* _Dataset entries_

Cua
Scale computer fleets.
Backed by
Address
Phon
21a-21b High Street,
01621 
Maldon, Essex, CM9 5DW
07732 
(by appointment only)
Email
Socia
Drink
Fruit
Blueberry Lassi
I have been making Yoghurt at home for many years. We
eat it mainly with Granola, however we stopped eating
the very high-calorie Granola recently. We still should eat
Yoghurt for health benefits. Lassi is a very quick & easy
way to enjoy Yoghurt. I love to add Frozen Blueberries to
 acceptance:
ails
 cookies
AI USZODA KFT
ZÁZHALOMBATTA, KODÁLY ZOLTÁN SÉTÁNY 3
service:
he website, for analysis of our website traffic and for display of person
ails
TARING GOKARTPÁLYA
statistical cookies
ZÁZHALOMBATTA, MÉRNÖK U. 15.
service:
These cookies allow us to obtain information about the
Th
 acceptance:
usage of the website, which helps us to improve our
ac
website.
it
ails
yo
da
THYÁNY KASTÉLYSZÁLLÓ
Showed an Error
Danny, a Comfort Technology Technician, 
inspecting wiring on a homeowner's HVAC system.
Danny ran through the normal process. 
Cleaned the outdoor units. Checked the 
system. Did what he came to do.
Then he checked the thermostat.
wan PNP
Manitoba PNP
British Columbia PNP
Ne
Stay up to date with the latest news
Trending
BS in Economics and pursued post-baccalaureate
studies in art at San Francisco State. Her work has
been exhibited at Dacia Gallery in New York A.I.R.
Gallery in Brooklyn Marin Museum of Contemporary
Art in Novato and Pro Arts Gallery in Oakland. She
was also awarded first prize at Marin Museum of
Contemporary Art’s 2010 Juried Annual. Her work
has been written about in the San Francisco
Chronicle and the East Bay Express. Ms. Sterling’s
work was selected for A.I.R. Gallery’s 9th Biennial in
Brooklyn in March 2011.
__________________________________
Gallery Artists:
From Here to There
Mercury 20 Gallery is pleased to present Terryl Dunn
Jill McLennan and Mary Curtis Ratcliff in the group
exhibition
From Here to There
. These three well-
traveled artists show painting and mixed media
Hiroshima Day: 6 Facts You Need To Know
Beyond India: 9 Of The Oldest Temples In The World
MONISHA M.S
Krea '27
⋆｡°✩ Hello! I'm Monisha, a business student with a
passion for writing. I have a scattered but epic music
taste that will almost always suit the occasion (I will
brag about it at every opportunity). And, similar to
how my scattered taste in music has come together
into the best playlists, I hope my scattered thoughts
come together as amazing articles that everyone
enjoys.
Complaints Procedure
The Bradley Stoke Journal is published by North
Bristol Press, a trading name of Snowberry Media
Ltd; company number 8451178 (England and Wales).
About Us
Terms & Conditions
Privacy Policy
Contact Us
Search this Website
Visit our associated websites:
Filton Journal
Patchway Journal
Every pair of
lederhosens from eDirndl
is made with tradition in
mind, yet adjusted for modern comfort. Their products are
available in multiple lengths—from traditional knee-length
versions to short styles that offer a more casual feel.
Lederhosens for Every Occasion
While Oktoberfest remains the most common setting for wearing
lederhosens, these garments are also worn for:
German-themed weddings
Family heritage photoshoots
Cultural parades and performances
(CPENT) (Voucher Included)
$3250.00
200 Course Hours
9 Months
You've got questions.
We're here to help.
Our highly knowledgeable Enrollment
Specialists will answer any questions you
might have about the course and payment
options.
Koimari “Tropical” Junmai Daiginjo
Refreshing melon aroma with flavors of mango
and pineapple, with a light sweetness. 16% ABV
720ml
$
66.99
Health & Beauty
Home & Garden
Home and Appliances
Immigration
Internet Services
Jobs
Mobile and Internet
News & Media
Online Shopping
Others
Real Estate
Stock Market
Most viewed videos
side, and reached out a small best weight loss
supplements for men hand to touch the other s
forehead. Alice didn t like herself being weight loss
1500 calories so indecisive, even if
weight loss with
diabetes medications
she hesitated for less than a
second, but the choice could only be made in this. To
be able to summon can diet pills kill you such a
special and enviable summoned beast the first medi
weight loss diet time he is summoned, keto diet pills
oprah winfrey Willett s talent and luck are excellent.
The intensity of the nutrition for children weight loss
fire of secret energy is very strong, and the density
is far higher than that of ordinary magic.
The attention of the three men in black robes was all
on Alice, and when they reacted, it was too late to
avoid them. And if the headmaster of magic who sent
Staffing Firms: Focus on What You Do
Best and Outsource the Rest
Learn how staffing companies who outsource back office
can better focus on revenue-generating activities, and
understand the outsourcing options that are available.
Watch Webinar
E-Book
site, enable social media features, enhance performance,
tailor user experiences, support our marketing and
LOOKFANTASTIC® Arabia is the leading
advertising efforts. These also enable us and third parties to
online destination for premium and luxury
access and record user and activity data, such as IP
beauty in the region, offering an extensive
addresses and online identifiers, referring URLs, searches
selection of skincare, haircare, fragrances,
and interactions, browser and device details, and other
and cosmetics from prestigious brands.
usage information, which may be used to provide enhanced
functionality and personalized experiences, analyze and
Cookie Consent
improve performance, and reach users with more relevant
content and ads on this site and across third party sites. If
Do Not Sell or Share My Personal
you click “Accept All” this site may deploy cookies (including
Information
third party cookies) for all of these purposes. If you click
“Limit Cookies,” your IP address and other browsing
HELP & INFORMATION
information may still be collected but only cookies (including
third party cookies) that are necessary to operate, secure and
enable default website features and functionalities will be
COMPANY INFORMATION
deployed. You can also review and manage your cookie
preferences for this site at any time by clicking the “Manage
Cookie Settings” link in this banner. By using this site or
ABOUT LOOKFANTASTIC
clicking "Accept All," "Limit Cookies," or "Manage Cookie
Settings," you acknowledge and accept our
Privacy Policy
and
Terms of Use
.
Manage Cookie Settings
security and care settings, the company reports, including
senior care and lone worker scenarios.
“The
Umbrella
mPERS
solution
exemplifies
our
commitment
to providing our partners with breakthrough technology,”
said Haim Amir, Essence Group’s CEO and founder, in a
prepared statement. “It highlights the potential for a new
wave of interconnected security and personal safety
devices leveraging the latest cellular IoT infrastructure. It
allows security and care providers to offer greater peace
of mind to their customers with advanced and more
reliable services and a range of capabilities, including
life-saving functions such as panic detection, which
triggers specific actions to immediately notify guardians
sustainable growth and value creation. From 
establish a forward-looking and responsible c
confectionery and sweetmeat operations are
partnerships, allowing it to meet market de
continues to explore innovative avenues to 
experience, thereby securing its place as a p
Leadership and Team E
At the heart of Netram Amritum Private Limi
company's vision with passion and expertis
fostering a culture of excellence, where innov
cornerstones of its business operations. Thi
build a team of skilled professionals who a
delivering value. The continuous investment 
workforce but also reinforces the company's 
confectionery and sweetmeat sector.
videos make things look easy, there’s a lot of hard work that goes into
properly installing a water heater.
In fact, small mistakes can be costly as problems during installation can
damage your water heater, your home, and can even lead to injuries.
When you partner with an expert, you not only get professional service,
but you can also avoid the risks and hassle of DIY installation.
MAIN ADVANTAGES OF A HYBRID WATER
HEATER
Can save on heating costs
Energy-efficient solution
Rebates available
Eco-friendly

* _TASK DIRECTIONS_
Your answer should be the lines above from the one containing "second, but the" through the one containing "oprah winfrey Willett", copied exactly and with both ends kept.

* _RESPONSE_
second, but the choice could only be made in this. To
be able to summon can diet pills kill you such a
special and enviable summoned beast the first medi
weight loss diet time he is summoned, keto diet pills
oprah winfrey Willett s talent and luck are excellent.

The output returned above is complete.